-di MATTEO VISMARA-
Il 13 aprile ricorre l’anniversario della nascita del pastore Pietro Valdo Panascia nato appunto il 13 aprile del 1910 a Reggio Calabria.
Ai più questo nome potrà non dire nulla ma per chi ha seguito, oltre che dal punto di vista religioso anche da una visione di lotte civili contro la mafia, vale la pena di ricordarlo e rinnovare la memoria di questo uomo mite ma nello stesso tempo forte e risoluto.
Suo padre Biagio, un ragusano tosto va a fare l’ operaio a Brescia, diventa evangelico e ritorna nella sua terra a praticare il verbo. Comandato a Pachino, presto si scontra con le male piante che allignano da sempre, come la gramigna, nell’ Isola: gli usurai. Il giovane pastore raduna gli uomini di buona volontà del paese e con loro fonda la Banca di credito cooperativo. Gli usurai sono serviti. Ora artigiani e contadini possono trovare quei soldi indispensabili per lavorare senza farsi strozzare dagli sciacalli. E da qui, Pietro Valdo, impara cosa significa stare dalla parte degli oppressi.
Tra le molte opere e azioni intraprese oggi vorrei ricordare quella del 1963 quando Panascia fece scalpore con la “Iniziativa per il rispetto della vita umana”, un manifesto contro le stragi mafiose — nel particolare, si riferiva alle stragi di Ciaculli e Villabate — affisso per tutta la città. La chiesa valdese fu la prima chiesa cristiana di Palermo a profetizzare contro la Mafia, al punto da suscitare la reazione stizzita della Segreteria di Stato Vaticana nei confronti dell’allora arcivescovo di Palermo, Ernesto Ruffini, “reo” secondo il Vaticano di aver lasciato questa sacrosanta battaglia ai valdesi. Proprio con Danilo Dolci, Panascia portò avanti un dialogo e una collaborazione su tematiche di comune interesse. Nel 1968, poi, Panascia — instancabile — si diede da fare anche per le popolazioni terremotate del Belice.

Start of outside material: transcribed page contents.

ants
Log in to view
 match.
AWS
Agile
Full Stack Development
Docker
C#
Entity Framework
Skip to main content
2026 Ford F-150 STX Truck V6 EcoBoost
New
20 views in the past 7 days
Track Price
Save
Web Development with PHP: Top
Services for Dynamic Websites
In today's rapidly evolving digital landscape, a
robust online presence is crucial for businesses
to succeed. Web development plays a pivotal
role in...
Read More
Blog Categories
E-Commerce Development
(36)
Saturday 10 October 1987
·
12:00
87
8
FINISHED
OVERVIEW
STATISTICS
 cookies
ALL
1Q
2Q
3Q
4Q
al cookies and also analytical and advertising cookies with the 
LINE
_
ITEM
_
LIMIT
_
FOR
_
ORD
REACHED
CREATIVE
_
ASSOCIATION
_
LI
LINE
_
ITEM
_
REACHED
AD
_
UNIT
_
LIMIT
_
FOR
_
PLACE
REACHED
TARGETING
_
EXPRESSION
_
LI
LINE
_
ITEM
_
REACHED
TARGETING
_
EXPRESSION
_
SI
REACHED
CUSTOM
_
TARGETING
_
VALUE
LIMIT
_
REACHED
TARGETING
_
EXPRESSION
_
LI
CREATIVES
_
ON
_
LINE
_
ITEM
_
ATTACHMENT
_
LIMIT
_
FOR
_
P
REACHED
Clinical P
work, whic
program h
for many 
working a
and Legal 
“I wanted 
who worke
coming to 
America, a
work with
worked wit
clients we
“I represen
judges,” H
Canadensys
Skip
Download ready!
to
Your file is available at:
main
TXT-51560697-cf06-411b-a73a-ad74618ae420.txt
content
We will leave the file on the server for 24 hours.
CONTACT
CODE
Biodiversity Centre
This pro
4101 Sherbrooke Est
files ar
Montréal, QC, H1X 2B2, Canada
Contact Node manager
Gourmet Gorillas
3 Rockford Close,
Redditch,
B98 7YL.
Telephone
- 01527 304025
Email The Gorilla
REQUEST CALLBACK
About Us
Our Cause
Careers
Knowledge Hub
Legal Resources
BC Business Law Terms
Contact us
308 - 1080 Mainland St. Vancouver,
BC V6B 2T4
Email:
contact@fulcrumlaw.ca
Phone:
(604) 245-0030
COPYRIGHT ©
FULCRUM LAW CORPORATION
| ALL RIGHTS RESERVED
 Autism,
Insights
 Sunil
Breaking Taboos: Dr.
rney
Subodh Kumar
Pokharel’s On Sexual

Un uomo che non ebbe esitazioni a scontrarsi con la Mafia, a combatterla con la forza della Fede e degli ideali, rischiando anche la vita.
E’ solo un breve inciso ma significativo, almeno per me.
Il pastore Panascia come altre figure ci insegna che in ogni posizione occupata nella vita si puo’ e si deve fare tutto il possibile per aiutare gli altri e difendere davvero i più deboli e i più poveri.
Continuo a battere su questo tasto anche in riferimento ai nostri “nuovi“ politici che, nonostante si lavano la bocca di buoni propositi , alla fine si ancorano nei personalismi e nelle ambizioni personali perdendo di vista il quadro generale e i bisogni della collettività.
Ci vuole coraggio. Il coraggio dei semplici; il coraggio degli umili! Ci vuole il coraggio dell’UMILTA!(parola ormai dimenticata e spesso disprezzata come se fosse segno di ingenuità o stupidità).Io mi auguro che l’esempio di questi uomini possa almeno fare riflettere (è chiedere troppo?) chiunque abbia voluto a tutti i costi prendersi delle responsabilità di potere o di gestione!
Non è impossibile. Basta solo la buona volontà dei giusti!